#### 所附文本:

▼

Tensorflow(二)- 實踐一 - 三層神經網路
這篇結合一個三層神經網路完成多分類的例子來講解tensorflow
建立圖
首先建立神經網路中需要多次傳入值的,X和Y,建立placeholder,由於不能確切知道一次minibatch傳入的樣本數多少,於是在矩陣大小定義時,第二維度為None。
def create_placeholders(n_x, n_y):
X = tf.placeholder(tf.float32, [n_x, None])
Y = tf.placeholder(tf.float32, [n_y, None])
return X, Y
初始化我們的引數
在上一篇中,我們是使用tf.Variable()來進行初始化的,而這裡我們運用到的是tf.get_variable()。get_variable()建立的我們叫做共享變數,即這一套變數是不能被重複定義的,重複定義就會報錯,除非在VarScope中進行reuse,而Variable(),就可以進行重複定義,系統會自動處理衝突。
這裡我們用到了一個高階初始化API tf.contrib.layers.xavier_initializer()
這裡附上它的官方連結,這是一種帶權重的初始化方法(Weight Initialization),具體原理在《深度神經網路優化(一)》中有提到就不細講了。
def initialize_parameters():
tf.set_random_seed(1)

▲

#### 任務:
把上面這篇講 TensorFlow 三層神經網路的文本一字不差地完整照抄一遍。 後面各行與此無關。

#### 可用資料:
▼

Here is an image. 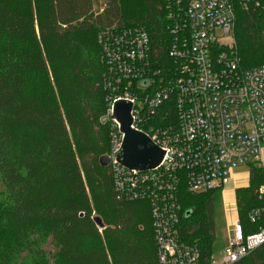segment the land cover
<instances>
[{"label": "trees", "instance_id": "trees-1", "mask_svg": "<svg viewBox=\"0 0 264 264\" xmlns=\"http://www.w3.org/2000/svg\"><path fill=\"white\" fill-rule=\"evenodd\" d=\"M238 68L264 63V0H231ZM0 0V264H157L148 202L118 200L103 157L108 124L97 32L138 26L150 58L173 34L163 0ZM170 112L173 110L170 109ZM263 169L234 189L244 236L264 225ZM218 191L177 189L181 241L209 264ZM96 220L99 223H96ZM232 264H264V243Z\"/></svg>", "mask_w": 264, "mask_h": 264}, {"label": "built area", "instance_id": "built-area-1", "mask_svg": "<svg viewBox=\"0 0 264 264\" xmlns=\"http://www.w3.org/2000/svg\"><path fill=\"white\" fill-rule=\"evenodd\" d=\"M163 1L173 34L165 61L150 58L142 27L97 32L105 157L115 198L148 202L157 264H199L195 245L179 238L178 185L182 181L191 194L222 192L239 164L257 163L264 173V63L238 68L231 0ZM118 101L130 105L129 128L162 151L153 168L139 171L116 161L123 139L112 115ZM257 193L264 194V185ZM260 213L264 209L251 210L248 218ZM262 243L264 225L244 236L236 219L220 259L211 257L209 264H232Z\"/></svg>", "mask_w": 264, "mask_h": 264}, {"label": "water", "instance_id": "water-1", "mask_svg": "<svg viewBox=\"0 0 264 264\" xmlns=\"http://www.w3.org/2000/svg\"><path fill=\"white\" fill-rule=\"evenodd\" d=\"M129 109V103L124 101L116 102L113 107V118L119 123L123 133L122 143L115 154V159L126 168L139 171L151 169L159 163L162 151L146 135L129 128ZM103 160L108 164L106 157H103ZM96 223L99 221L96 220Z\"/></svg>", "mask_w": 264, "mask_h": 264}, {"label": "rangeland", "instance_id": "rangeland-1", "mask_svg": "<svg viewBox=\"0 0 264 264\" xmlns=\"http://www.w3.org/2000/svg\"><path fill=\"white\" fill-rule=\"evenodd\" d=\"M92 11L100 12L105 0H91ZM261 160L264 161V150L261 151ZM247 172V164H239L235 166L230 175V180L233 177V173L237 175H245ZM264 185V181H263ZM223 192H219L218 197L214 204L212 220H213V234L214 241L212 244V260L217 262L222 254L223 247L226 243L227 237L231 234L236 217L235 205L232 200L234 199V189L231 187L230 182L224 186ZM235 204V203H234Z\"/></svg>", "mask_w": 264, "mask_h": 264}, {"label": "crops", "instance_id": "crops-1", "mask_svg": "<svg viewBox=\"0 0 264 264\" xmlns=\"http://www.w3.org/2000/svg\"><path fill=\"white\" fill-rule=\"evenodd\" d=\"M229 182H230L231 187L233 189H235L237 187H244V186H246L247 185V172H245V175H237V174H234L233 173V177L231 178V180ZM232 203H233V205H235L234 204V199L232 200ZM235 220H236V218H235Z\"/></svg>", "mask_w": 264, "mask_h": 264}]
</instances>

▲

#### 練習結果:
Tensorflow(二)- 實踐一 - 三層神經網路
這篇結合一個三層神經網路完成多分類的例子來講解tensorflow
建立圖
首先建立神經網路中需要多次傳入值的,X和Y,建立placeholder,由於不能確切知道一次minibatch傳入的樣本數多少,於是在矩陣大小定義時,第二維度為None。
def create_placeholders(n_x, n_y):
X = tf.placeholder(tf.float32, [n_x, None])
Y = tf.placeholder(tf.float32, [n_y, None])
return X, Y
初始化我們的引數
在上一篇中,我們是使用tf.Variable()來進行初始化的,而這裡我們運用到的是tf.get_variable()。get_variable()建立的我們叫做共享變數,即這一套變數是不能被重複定義的,重複定義就會報錯,除非在VarScope中進行reuse,而Variable(),就可以進行重複定義,系統會自動處理衝突。
這裡我們用到了一個高階初始化API tf.contrib.layers.xavier_initializer()
這裡附上它的官方連結,這是一種帶權重的初始化方法(Weight Initialization),具體原理在《深度神經網路優化(一)》中有提到就不細講了。
def initialize_parameters():
tf.set_random_seed(1)